**TRY IT:** Set down each line of the listing below exactly as it is written.

**INPUT:**
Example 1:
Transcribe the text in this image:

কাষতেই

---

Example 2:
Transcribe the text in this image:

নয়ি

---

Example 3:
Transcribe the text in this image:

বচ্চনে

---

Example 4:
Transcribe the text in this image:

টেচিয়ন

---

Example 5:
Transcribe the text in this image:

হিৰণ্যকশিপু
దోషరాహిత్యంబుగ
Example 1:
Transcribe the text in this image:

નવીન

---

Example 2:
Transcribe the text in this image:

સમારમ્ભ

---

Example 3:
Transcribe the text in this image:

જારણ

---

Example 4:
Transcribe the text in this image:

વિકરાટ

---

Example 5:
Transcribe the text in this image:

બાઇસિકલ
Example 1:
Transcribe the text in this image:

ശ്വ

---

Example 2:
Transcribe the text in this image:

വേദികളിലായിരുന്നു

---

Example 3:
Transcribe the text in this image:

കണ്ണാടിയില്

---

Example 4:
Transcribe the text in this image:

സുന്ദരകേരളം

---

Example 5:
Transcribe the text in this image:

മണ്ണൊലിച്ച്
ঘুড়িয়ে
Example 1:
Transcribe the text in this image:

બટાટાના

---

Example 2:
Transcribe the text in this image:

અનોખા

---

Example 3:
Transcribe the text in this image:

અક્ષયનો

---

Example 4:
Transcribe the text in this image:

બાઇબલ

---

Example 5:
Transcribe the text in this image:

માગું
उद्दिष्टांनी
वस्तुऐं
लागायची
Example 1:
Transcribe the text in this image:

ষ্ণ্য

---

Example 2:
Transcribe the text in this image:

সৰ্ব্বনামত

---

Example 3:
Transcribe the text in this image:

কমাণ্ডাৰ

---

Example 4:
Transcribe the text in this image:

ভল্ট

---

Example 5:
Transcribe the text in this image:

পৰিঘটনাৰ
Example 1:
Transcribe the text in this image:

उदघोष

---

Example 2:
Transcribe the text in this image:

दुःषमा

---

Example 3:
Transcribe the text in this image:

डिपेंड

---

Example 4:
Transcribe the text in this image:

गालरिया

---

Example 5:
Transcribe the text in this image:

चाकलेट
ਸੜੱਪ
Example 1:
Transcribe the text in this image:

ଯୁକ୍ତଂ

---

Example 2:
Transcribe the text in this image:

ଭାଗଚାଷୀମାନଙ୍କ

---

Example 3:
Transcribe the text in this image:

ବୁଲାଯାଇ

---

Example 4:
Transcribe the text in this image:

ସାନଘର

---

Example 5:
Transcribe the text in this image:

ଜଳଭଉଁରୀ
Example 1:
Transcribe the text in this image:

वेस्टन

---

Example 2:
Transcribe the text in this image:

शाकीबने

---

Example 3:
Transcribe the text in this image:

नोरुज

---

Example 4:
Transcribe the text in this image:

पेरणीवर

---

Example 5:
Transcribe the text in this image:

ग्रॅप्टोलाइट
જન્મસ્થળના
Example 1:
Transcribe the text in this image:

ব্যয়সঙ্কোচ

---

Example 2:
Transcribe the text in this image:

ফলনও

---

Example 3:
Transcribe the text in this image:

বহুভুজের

**OUTPUT OF THE TASK:**
Example 1:
Transcribe the text in this image:

কাষতেই

---

Example 2:
Transcribe the text in this image:

নয়ি

---

Example 3:
Transcribe the text in this image:

বচ্চনে

---

Example 4:
Transcribe the text in this image:

টেচিয়ন

---

Example 5:
Transcribe the text in this image:

হিৰণ্যকশিপু
దోషరాహిత్యంబుగ
Example 1:
Transcribe the text in this image:

નવીન

---

Example 2:
Transcribe the text in this image:

સમારમ્ભ

---

Example 3:
Transcribe the text in this image:

જારણ

---

Example 4:
Transcribe the text in this image:

વિકરાટ

---

Example 5:
Transcribe the text in this image:

બાઇસિકલ
Example 1:
Transcribe the text in this image:

ശ്വ

---

Example 2:
Transcribe the text in this image:

വേദികളിലായിരുന്നു

---

Example 3:
Transcribe the text in this image:

കണ്ണാടിയില്

---

Example 4:
Transcribe the text in this image:

സുന്ദരകേരളം

---

Example 5:
Transcribe the text in this image:

മണ്ണൊലിച്ച്
ঘুড়িয়ে
Example 1:
Transcribe the text in this image:

બટાટાના

---

Example 2:
Transcribe the text in this image:

અનોખા

---

Example 3:
Transcribe the text in this image:

અક્ષયનો

---

Example 4:
Transcribe the text in this image:

બાઇબલ

---

Example 5:
Transcribe the text in this image:

માગું
उद्दिष्टांनी
वस्तुऐं
लागायची
Example 1:
Transcribe the text in this image:

ষ্ণ্য

---

Example 2:
Transcribe the text in this image:

সৰ্ব্বনামত

---

Example 3:
Transcribe the text in this image:

কমাণ্ডাৰ

---

Example 4:
Transcribe the text in this image:

ভল্ট

---

Example 5:
Transcribe the text in this image:

পৰিঘটনাৰ
Example 1:
Transcribe the text in this image:

उदघोष

---

Example 2:
Transcribe the text in this image:

दुःषमा

---

Example 3:
Transcribe the text in this image:

डिपेंड

---

Example 4:
Transcribe the text in this image:

गालरिया

---

Example 5:
Transcribe the text in this image:

चाकलेट
ਸੜੱਪ
Example 1:
Transcribe the text in this image:

ଯୁକ୍ତଂ

---

Example 2:
Transcribe the text in this image:

ଭାଗଚାଷୀମାନଙ୍କ

---

Example 3:
Transcribe the text in this image:

ବୁଲାଯାଇ

---

Example 4:
Transcribe the text in this image:

ସାନଘର

---

Example 5:
Transcribe the text in this image:

ଜଳଭଉଁରୀ
Example 1:
Transcribe the text in this image:

वेस्टन

---

Example 2:
Transcribe the text in this image:

शाकीबने

---

Example 3:
Transcribe the text in this image:

नोरुज

---

Example 4:
Transcribe the text in this image:

पेरणीवर

---

Example 5:
Transcribe the text in this image:

ग्रॅप्टोलाइट
જન્મસ્થળના
Example 1:
Transcribe the text in this image:

ব্যয়সঙ্কোচ

---

Example 2:
Transcribe the text in this image:

ফলনও

---

Example 3:
Transcribe the text in this image:

বহুভুজের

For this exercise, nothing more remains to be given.